The Maltese Bestiary: An Illustrated Guide to the Mythical Flora and Fauna of the Maltese Islands
- First edition
- Author: Stephan D. Mifsud
- Language: English
- Genre: mythology
- Publisher: Merlin Publishers
- Publication date: 11 Nov. 2014
- Pages: 144

= The Maltese Bestiary =

2014 book by Stephan D. Mifsud

The Maltese Bestiary: An illustrated guide to the mythical flora and fauna of the Maltese Islands is a 2014 compendium of legendary beasts from Maltese folklore. It showcases "supernatural entities, frightening creatures, magical plants, ancient gods and a host of other legendary beings" all from the islands of Malta and Gozo. Stephan D. Mifsud is both the author and the illustrator of the book.

== Background ==
Mifsud is a biologist with a long-time interest in fantasy creatures.
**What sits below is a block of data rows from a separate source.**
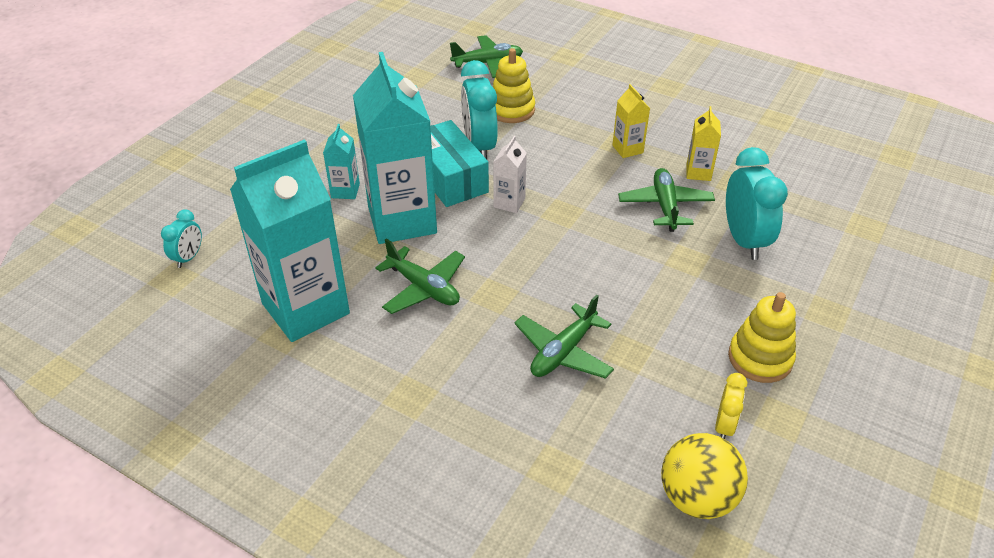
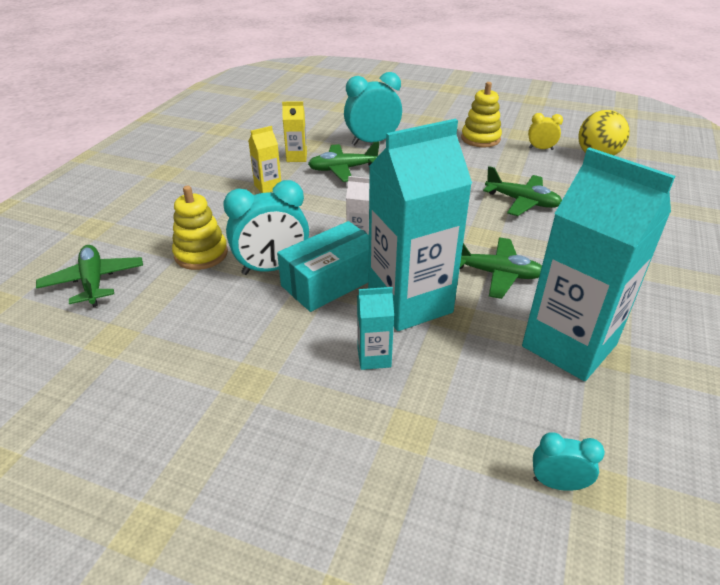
camera: 100 degrees left, 5 degrees down
(424, 288) = (496, 274): green plane -> green plane turned 75 degrees clockwise

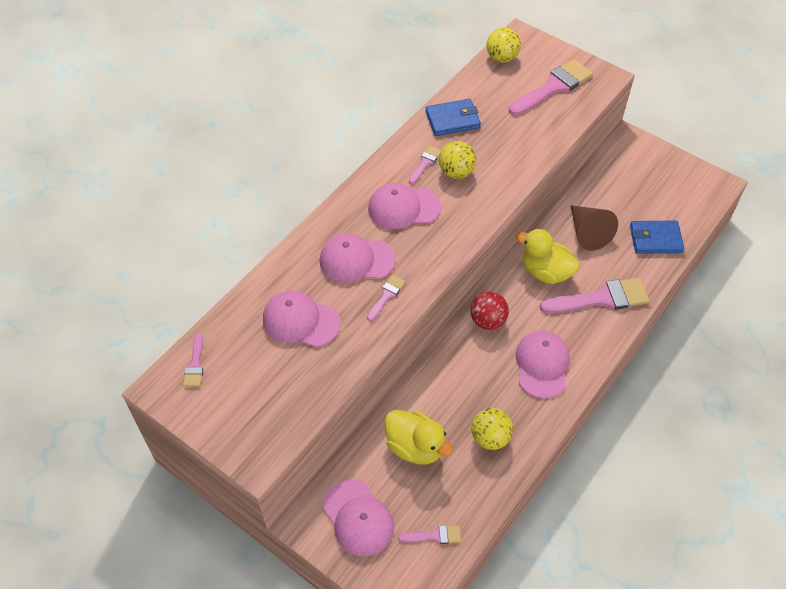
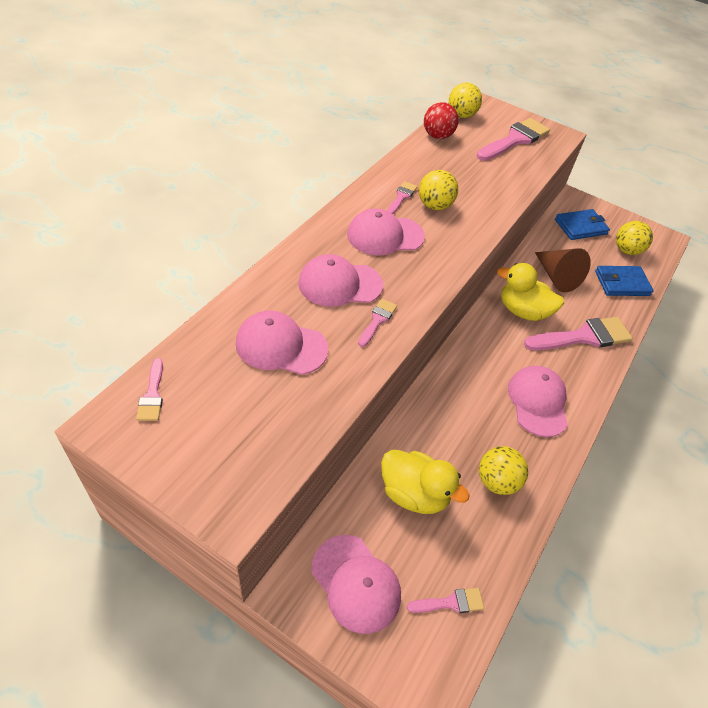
camera: 10 degrees left, 5 degrees down
(452, 120) = (423, 161): blue wallet -> blue wallet (580, 227)
(487, 321) = (473, 357): red ball -> red ball (437, 136)
(670, 200) = (626, 250): none -> yellow ball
In 2011, he began work on The Maltese Bestiary because he felt that Malta was lacking of a concise folklore encyclopedia. He chose to publish the book in English instead of Maltese to reach a wider audience as he believed that non-Maltese people and non-Maltese speakers would still have an interest in Maltese folklore. He also hoped to reach a wider audience to help Maltese folklore become more widely known. Much of his research was done by speaking to older relatives and by reading older books. Mifsud has cited Fr. Emanuel Magri as being a major source of his research.

== Awards ==
The book won the National Book Council's National Book Prize (Premju Nazzjonali Tal-Ktieb) for Best Book Production in 2015.